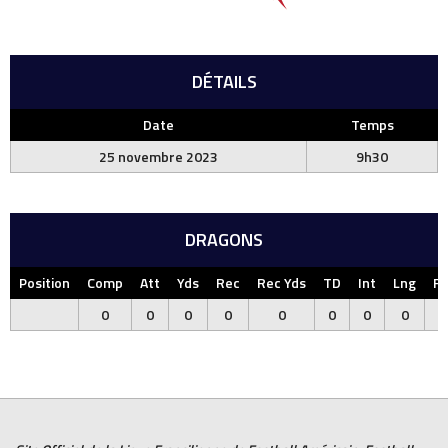
DÉTAILS
Date
Temps
25 novembre 2023
9h30
DRAGONS
Position
Comp
Att
Yds
Rec
Rec Yds
TD
Int
Lng
F
0
0
0
0
0
0
0
0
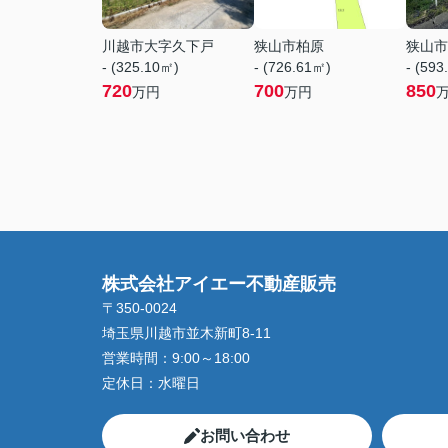
川越市大字久下戸
狭山市柏原
狭山市
- (325.10㎡)
- (726.61㎡)
- (593
720
700
850
万円
万円
株式会社アイエー不動産販売
〒350-0024
埼玉県川越市並木新町8-11
営業時間：
9:00～18:00
定休日：
水曜日
お問い合わせ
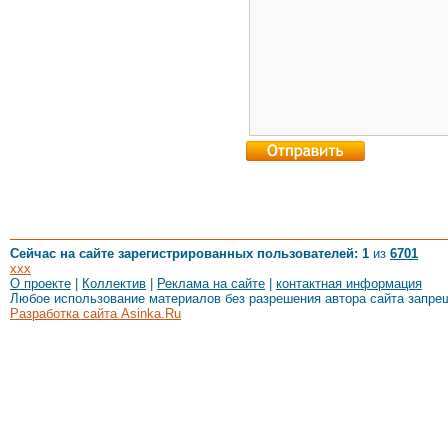
Сейчас на сайте зарегистрированных пользователей: 1
из
6701
xxx
О проекте
|
Коллектив
|
Реклама на сайте
|
контактная информация
Любое использование материалов без разрешения автора сайта запре
Разработка сайта Asinka.Ru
--------------------------------
Copy out, word for word, only the lines from the one with "Сейчас на сайте" through the last line of the material above.

Сейчас на сайте зарегистрированных пользователей: 1
из
6701
xxx
О проекте
|
Коллектив
|
Реклама на сайте
|
контактная информация
Любое использование материалов без разрешения автора сайта запре
Разработка сайта Asinka.Ru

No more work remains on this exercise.